OY to the world
Like most people, I have a love/hate relationship with Christmas. It has gone from a black & white ‘Joan Collins switching the Regents Street lights on’ snap to a Hollywood 3-D movie with people jumping out at you on Oxford Street.
For me it’s the time I feel incredibly lonely, even when I’m surrounded by lots of people at a flash party. That’s the worst. Yet, when I’m alone in my little cottage curled up in front of the fire reading with Sophie on my lap, I’m never lonely. There is also that feeling of relief like when you are taking off your Spanx after a night out. All your fat that has been held in captivity can go back to its natural habitat. It’s just so tiring having to pretend you are somebody you aren’t, even down to your muffin-tops.
With me, it’s always the solicitous ‘are you okay?’ small talk. How many times can I say to people I’m okay. One day I’m going to reply… You know what I’m NOT OK, I feel like crap and I’d like to hang myself with the fairy lights, but the ceiling would collapse on me, and I’d have a hell of a repair bill. The only good thing to come of it would be is that they’d never ask me again.
This was also the season of having to make the command performances at my in-law’s holiday parties. I was trotted out as their last link to their only son, which was fine because they were my last link also.
When I first met them at their home in Grosvenor Cottages, we fortified ourselves at The Antelope round the corner. I had been warned I would need it. The minute we drove up into the cul-de-sac, it was obvious this was an area frozen in time. You could tell the homes had been passed down throughout the generations, and not inhabited by Russian tycoons, Middle Easterners and the worst kind ever – football stars.
Their living room was traditionally decorated with ivory oversized sofas and chairs with fringes; red walls; high ceilings with white crown molding and extremely large ornately framed paintings of their ancestors standing next to hunting dogs. Jamie’s father was as they say an “heir” and looked like Roger Moore circa now . He was so welcoming, kissing my hand but not in a smarmy way. His mother – an Honor Blackman doppelgänger – looked like her face was frozen in time. Jamie told me her life was about being ‘maintained.’ She’d go around the corner to Dr. Greenburgh’s office (where he had two entrances so the wife wouldn’t run into the mistress) getting some sort of injections to stay young, then the hairdresser, facials and gym. Not a life I saw leading.
As I sunk into the chair, I whispered to Jamie to get me a drink and cheese/crackers for fear my mini-skirt would ride up if I got up. Honor slithered next to me, so thin she could share the seat, taking my hands in her translucent hands with bulging purple veins (reminder: put on hand cream twice a day.) In a polite whisper instructed me that women get their men drinks and if need be, their food, not the other way around. It was like a page torn out of Courtesan 101. I wanted to say for gods sake, I was from Surrey, not plucked from selling flowers in Covent Garden, but stopped short. In Surrey the men got women drinks, this just was another world to me.
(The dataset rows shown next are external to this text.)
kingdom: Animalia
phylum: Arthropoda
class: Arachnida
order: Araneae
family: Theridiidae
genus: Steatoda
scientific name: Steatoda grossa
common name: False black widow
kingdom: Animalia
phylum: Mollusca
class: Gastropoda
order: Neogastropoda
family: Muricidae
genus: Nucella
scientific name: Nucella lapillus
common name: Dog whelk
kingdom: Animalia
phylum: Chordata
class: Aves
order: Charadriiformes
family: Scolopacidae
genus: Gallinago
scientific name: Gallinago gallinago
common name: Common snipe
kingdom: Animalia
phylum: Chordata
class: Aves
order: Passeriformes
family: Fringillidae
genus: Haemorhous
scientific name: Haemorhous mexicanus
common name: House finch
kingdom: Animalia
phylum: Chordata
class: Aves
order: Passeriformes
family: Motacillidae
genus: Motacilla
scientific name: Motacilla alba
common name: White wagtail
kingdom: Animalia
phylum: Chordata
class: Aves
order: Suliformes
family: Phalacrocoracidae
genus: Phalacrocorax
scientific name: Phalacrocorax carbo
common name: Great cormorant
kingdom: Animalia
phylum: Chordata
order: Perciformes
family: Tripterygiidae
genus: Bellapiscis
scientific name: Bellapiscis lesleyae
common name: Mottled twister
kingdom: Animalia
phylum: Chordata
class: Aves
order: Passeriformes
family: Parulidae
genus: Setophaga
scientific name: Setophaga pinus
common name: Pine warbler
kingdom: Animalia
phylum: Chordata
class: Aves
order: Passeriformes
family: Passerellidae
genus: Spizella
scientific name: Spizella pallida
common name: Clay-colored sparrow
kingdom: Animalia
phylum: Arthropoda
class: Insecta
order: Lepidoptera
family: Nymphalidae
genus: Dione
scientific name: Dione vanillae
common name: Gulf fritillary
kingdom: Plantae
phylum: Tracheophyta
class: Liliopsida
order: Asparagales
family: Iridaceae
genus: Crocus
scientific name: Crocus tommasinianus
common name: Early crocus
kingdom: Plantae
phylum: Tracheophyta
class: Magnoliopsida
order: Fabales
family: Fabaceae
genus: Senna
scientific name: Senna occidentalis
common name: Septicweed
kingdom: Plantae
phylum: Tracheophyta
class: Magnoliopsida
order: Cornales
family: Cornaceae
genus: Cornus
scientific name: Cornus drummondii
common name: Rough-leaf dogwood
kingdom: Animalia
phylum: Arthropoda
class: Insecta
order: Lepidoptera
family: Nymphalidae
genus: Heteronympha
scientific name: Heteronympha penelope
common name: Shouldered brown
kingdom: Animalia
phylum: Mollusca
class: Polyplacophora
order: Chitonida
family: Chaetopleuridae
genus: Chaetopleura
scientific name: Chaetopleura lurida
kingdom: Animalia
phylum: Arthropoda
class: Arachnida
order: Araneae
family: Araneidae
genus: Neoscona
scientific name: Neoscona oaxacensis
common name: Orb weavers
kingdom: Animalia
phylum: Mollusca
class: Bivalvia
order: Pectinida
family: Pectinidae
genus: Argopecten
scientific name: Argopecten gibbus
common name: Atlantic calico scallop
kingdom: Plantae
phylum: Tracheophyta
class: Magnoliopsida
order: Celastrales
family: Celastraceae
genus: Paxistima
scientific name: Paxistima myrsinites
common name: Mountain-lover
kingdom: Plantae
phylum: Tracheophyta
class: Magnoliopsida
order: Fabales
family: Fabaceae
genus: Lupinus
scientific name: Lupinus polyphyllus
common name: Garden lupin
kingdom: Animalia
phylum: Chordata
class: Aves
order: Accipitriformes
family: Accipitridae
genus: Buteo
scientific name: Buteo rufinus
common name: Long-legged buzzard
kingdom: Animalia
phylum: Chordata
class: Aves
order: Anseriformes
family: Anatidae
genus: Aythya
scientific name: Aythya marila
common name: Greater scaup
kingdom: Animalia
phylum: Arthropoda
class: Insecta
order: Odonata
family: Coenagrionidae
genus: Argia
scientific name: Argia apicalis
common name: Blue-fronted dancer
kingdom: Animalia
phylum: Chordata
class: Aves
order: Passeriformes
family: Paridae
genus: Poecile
Luckily Jamie wanted to escape that world, and who he grew up to be was an enigma to his parents. He had no interest in hunting, polo, yachting or someday moving into their house. Simply put, they were SW people, and we were NW people and never the twain shall meet. My life was never about “maintaining” but more about how to carve out who I was when all anyone cared about was talking to my husband. Thus, the wine throwing incident which landed up on the cover of The Sun.
When my husband died, I felt horribly insecure since in most people’s minds I’m sure, he was the only thing interesting thing about me. At Oxford, my game plan was by forty I’d change the world, then marry. I’d done it all reverse. I was also starting to become invisible. Slowly fading away like women my age did. Men didn’t do a double take anymore, nor women give me the once over glance. I had no discernible talent and now was carving out who I was standing alone.
I’m off for Christmas Eve dinner at the Connaught with the General. Maybe he’ll smack some sense into me.